* _What you are asked to do_:
In the material below, find the line with "Ponvel P, Shahar S, Singh DKA, …" and the line with "Produced by Megan Porter". Output exactly those two lines and all lines between them, leaving out pictures.
(Exercise material begins)
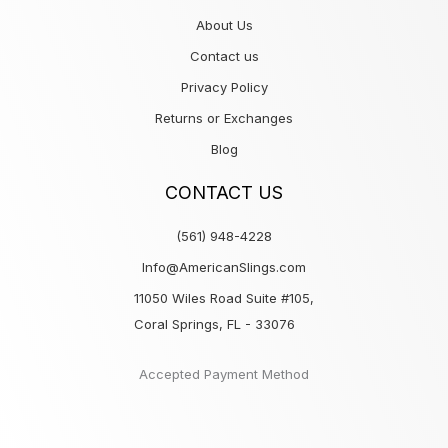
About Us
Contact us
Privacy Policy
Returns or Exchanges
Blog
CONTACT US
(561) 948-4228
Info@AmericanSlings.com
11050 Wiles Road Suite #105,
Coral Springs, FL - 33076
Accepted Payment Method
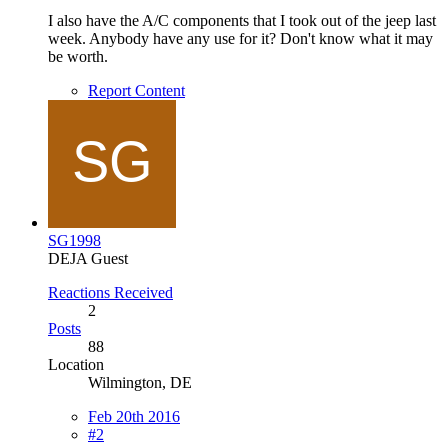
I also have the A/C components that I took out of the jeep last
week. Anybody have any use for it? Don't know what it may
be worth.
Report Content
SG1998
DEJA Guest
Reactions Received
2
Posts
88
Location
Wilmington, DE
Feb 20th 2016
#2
(Exercise material ends)
(Exercise material begins)
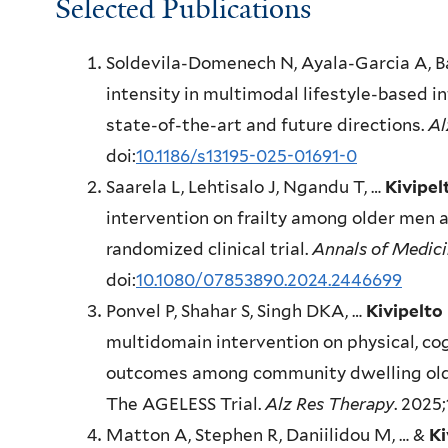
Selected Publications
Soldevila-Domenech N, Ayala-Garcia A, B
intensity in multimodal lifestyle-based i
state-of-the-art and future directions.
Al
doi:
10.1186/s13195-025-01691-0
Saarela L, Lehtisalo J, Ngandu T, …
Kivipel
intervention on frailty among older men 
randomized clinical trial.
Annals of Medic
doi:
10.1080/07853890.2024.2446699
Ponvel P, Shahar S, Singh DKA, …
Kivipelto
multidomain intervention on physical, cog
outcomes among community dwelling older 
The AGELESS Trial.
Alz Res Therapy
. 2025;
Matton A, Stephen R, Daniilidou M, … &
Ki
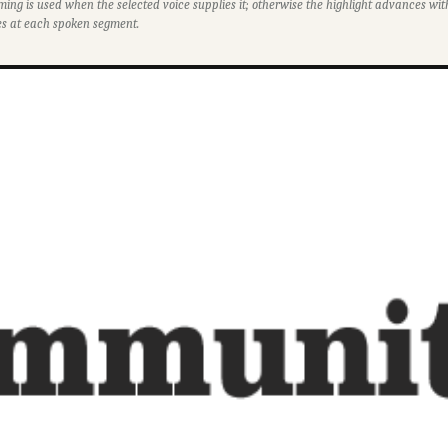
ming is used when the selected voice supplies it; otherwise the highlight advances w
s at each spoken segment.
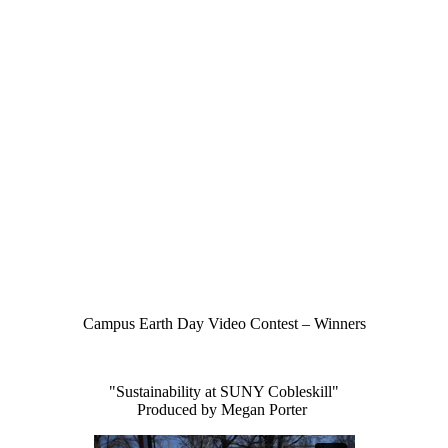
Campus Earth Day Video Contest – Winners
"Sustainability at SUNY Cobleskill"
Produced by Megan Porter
(Exercise material ends)
* _Answer section_:
Ponvel P, Shahar S, Singh DKA, …
Kivipelto
multidomain intervention on physical, cog
outcomes among community dwelling older 
The AGELESS Trial.
Alz Res Therapy
. 2025;
Matton A, Stephen R, Daniilidou M, … &
Ki
ming is used when the selected voice supplies it; otherwise the highlight advances w
s at each spoken segment.
Campus Earth Day Video Contest – Winners
"Sustainability at SUNY Cobleskill"
Produced by Megan Porter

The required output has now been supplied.